In your reply, print every line of the listing exactly and omit all images.

- - - - -

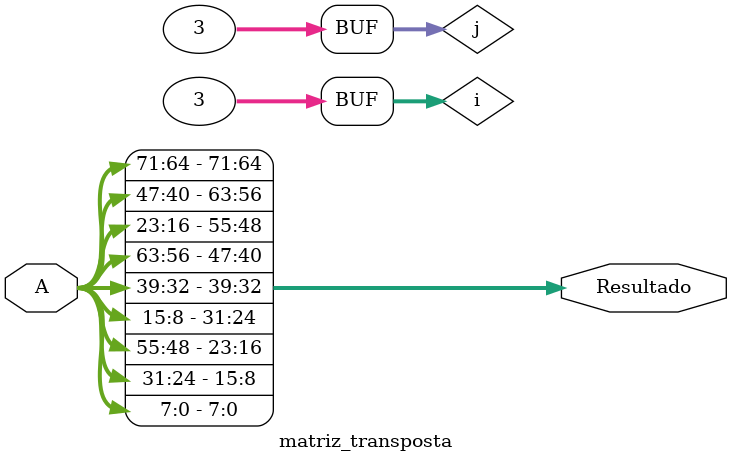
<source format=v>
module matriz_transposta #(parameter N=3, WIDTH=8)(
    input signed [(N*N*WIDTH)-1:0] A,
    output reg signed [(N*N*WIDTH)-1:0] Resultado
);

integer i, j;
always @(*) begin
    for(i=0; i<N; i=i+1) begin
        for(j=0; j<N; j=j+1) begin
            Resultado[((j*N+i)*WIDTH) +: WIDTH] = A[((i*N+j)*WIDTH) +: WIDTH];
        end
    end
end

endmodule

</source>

- - - - -

* The completed task:
<source format=v>
module matriz_transposta #(parameter N=3, WIDTH=8)(
    input signed [(N*N*WIDTH)-1:0] A,
    output reg signed [(N*N*WIDTH)-1:0] Resultado
);

integer i, j;
always @(*) begin
    for(i=0; i<N; i=i+1) begin
        for(j=0; j<N; j=j+1) begin
            Resultado[((j*N+i)*WIDTH) +: WIDTH] = A[((i*N+j)*WIDTH) +: WIDTH];
        end
    end
end

endmodule

</source>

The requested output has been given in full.